## Job item
Set down the data below in full and exactly, minus the pictures.

[Stored entries]
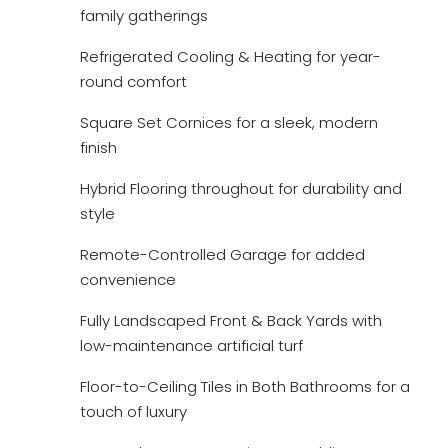
family gatherings
Refrigerated Cooling & Heating for year-
round comfort
Square Set Cornices for a sleek, modern
finish
Hybrid Flooring throughout for durability and
style
Remote-Controlled Garage for added
convenience
Fully Landscaped Front & Back Yards with
low-maintenance artificial turf
Floor-to-Ceiling Tiles in Both Bathrooms for a
touch of luxury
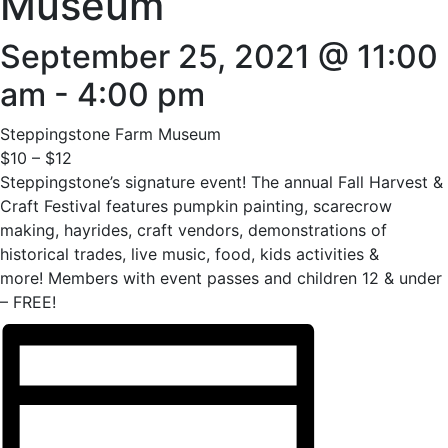
Museum
September 25, 2021 @ 11:00
am
-
4:00 pm
Steppingstone Farm Museum
$10 – $12
Steppingstone’s signature event! The annual Fall Harvest &
Craft Festival features pumpkin painting, scarecrow
making, hayrides, craft vendors, demonstrations of
historical trades, live music, food, kids activities &
more! Members with event passes and children 12 & under
– FREE!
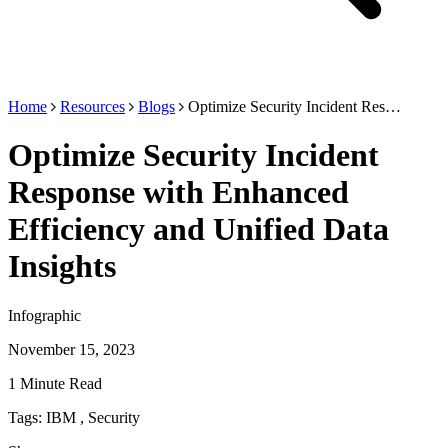
Home
Resources
Blogs
Optimize Security Incident Res…
Optimize Security Incident
Response with Enhanced
Efficiency and Unified Data
Insights
Infographic
November 15, 2023
1 Minute Read
Tags:
IBM
,
Security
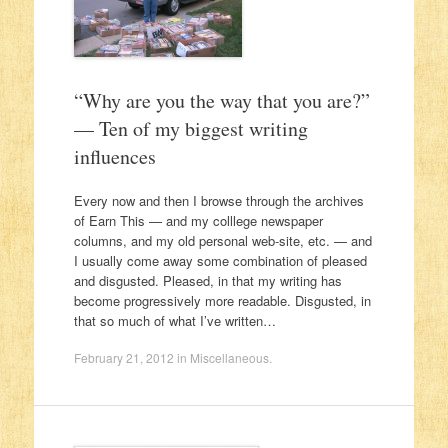
“Why are you the way that you are?”
— Ten of my biggest writing
influences
Every now and then I browse through the archives
of Earn This — and my colllege newspaper
columns, and my old personal web-site, etc. — and
I usually come away some combination of pleased
and disgusted. Pleased, in that my writing has
become progressively more readable. Disgusted, in
that so much of what I’ve written…
February 21, 2012
in
Miscellaneous
.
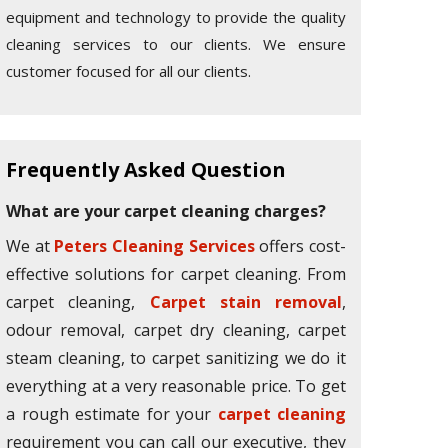
equipment and technology to provide the quality
cleaning services to our clients. We ensure
customer focused for all our clients.
Frequently Asked Question
What are your carpet cleaning charges?
We at
Peters Cleaning Services
offers cost-
effective solutions for carpet cleaning. From
carpet cleaning,
Carpet stain removal
,
odour removal, carpet dry cleaning, carpet
steam cleaning, to carpet sanitizing we do it
everything at a very reasonable price. To get
a rough estimate for your
carpet cleaning
requirement you can call our executive, they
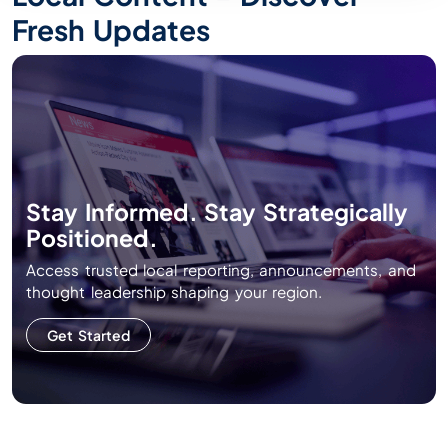
Fresh Updates
Stay Informed. Stay Strategically
Positioned.
Access trusted local reporting, announcements, and
thought leadership shaping your region.
Get Started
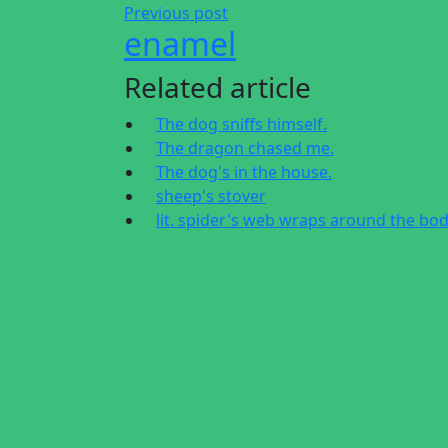
Previous post
enamel
Related article
The dog sniffs himself.
The dragon chased me.
The dog's in the house.
sheep's stover
lit. spider's web wraps around the bo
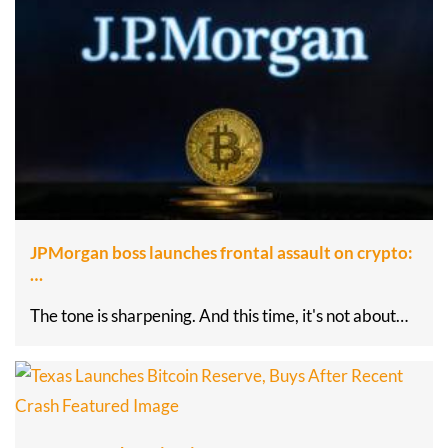
JPMorgan boss launches frontal assault on crypto:
…
The tone is sharpening. And this time, it's not about…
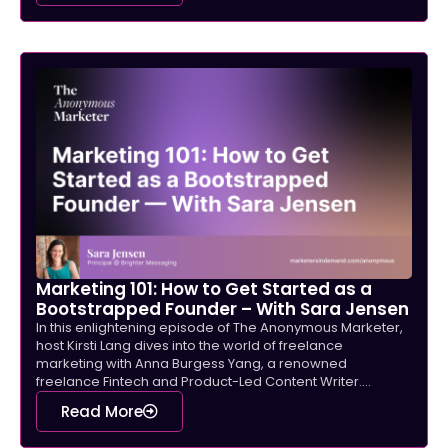
Marketing 101: How to Get Started as a
Bootstrapped Founder – With Sara Jensen
In this enlightening episode of The Anonymous Marketer,
host Kirsti Lang dives into the world of freelance
marketing with Anna Burgess Yang, a renowned
freelance Fintech and Product-Led Content Writer....
Read More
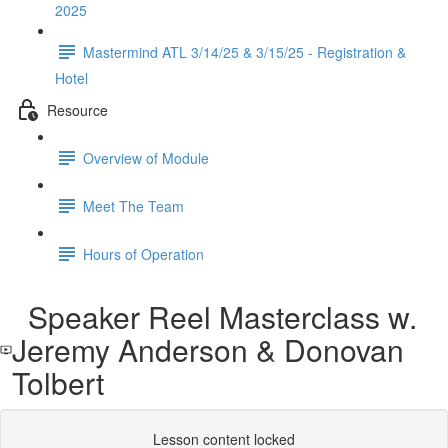
2025
Mastermind ATL 3/14/25 & 3/15/25 - Registration &
Hotel
Resource
Overview of Module
Meet The Team
Hours of Operation
Speaker Reel Masterclass w.
Jeremy Anderson & Donovan
Tolbert
Lesson content locked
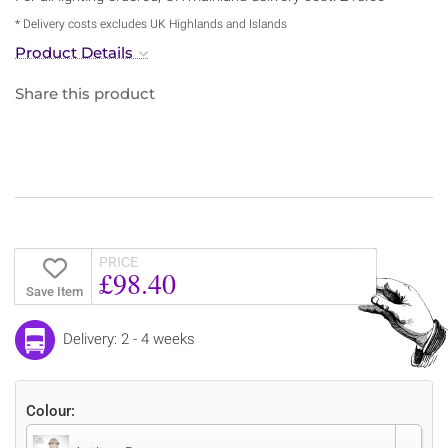
* Delivery costs excludes UK Highlands and Islands
Product Details
Share this product
PRICE
£98.40
Save Item
Delivery: 2 - 4 weeks
Colour:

## Response to the task
family gatherings
Refrigerated Cooling & Heating for year-
round comfort
Square Set Cornices for a sleek, modern
finish
Hybrid Flooring throughout for durability and
style
Remote-Controlled Garage for added
convenience
Fully Landscaped Front & Back Yards with
low-maintenance artificial turf
Floor-to-Ceiling Tiles in Both Bathrooms for a
touch of luxury
Museum
September 25, 2021 @ 11:00
am
-
4:00 pm
Steppingstone Farm Museum
$10 – $12
Steppingstone’s signature event! The annual Fall Harvest &
Craft Festival features pumpkin painting, scarecrow
making, hayrides, craft vendors, demonstrations of
historical trades, live music, food, kids activities &
more! Members with event passes and children 12 & under
– FREE!
Home
Resources
Blogs
Optimize Security Incident Res…
Optimize Security Incident
Response with Enhanced
Efficiency and Unified Data
Insights
Infographic
November 15, 2023
1 Minute Read
Tags:
IBM
,
Security
“Why are you the way that you are?”
— Ten of my biggest writing
influences
Every now and then I browse through the archives
of Earn This — and my colllege newspaper
columns, and my old personal web-site, etc. — and
I usually come away some combination of pleased
and disgusted. Pleased, in that my writing has
become progressively more readable. Disgusted, in
that so much of what I’ve written…
February 21, 2012
in
Miscellaneous
.
equipment and technology to provide the quality
cleaning services to our clients. We ensure
customer focused for all our clients.
Frequently Asked Question
What are your carpet cleaning charges?
We at
Peters Cleaning Services
offers cost-
effective solutions for carpet cleaning. From
carpet cleaning,
Carpet stain removal
,
odour removal, carpet dry cleaning, carpet
steam cleaning, to carpet sanitizing we do it
everything at a very reasonable price. To get
a rough estimate for your
carpet cleaning
requirement you can call our executive, they
Fresh Updates
Stay Informed. Stay Strategically
Positioned.
Access trusted local reporting, announcements, and
thought leadership shaping your region.
Get Started
Previous post
enamel
Related article
The dog sniffs himself.
The dragon chased me.
The dog's in the house.
sheep's stover
lit. spider's web wraps around the bo
JPMorgan boss launches frontal assault on crypto:
…
The tone is sharpening. And this time, it's not about…
Marketing 101: How to Get Started as a
Bootstrapped Founder – With Sara Jensen
In this enlightening episode of The Anonymous Marketer,
host Kirsti Lang dives into the world of freelance
marketing with Anna Burgess Yang, a renowned
freelance Fintech and Product-Led Content Writer....
Read More
2025
Mastermind ATL 3/14/25 & 3/15/25 - Registration &
Hotel
Resource
Overview of Module
Meet The Team
Hours of Operation
Speaker Reel Masterclass w.
Jeremy Anderson & Donovan
Tolbert
Lesson content locked
* Delivery costs excludes UK Highlands and Islands
Product Details
Share this product
PRICE
£98.40
Save Item
Delivery: 2 - 4 weeks
Colour:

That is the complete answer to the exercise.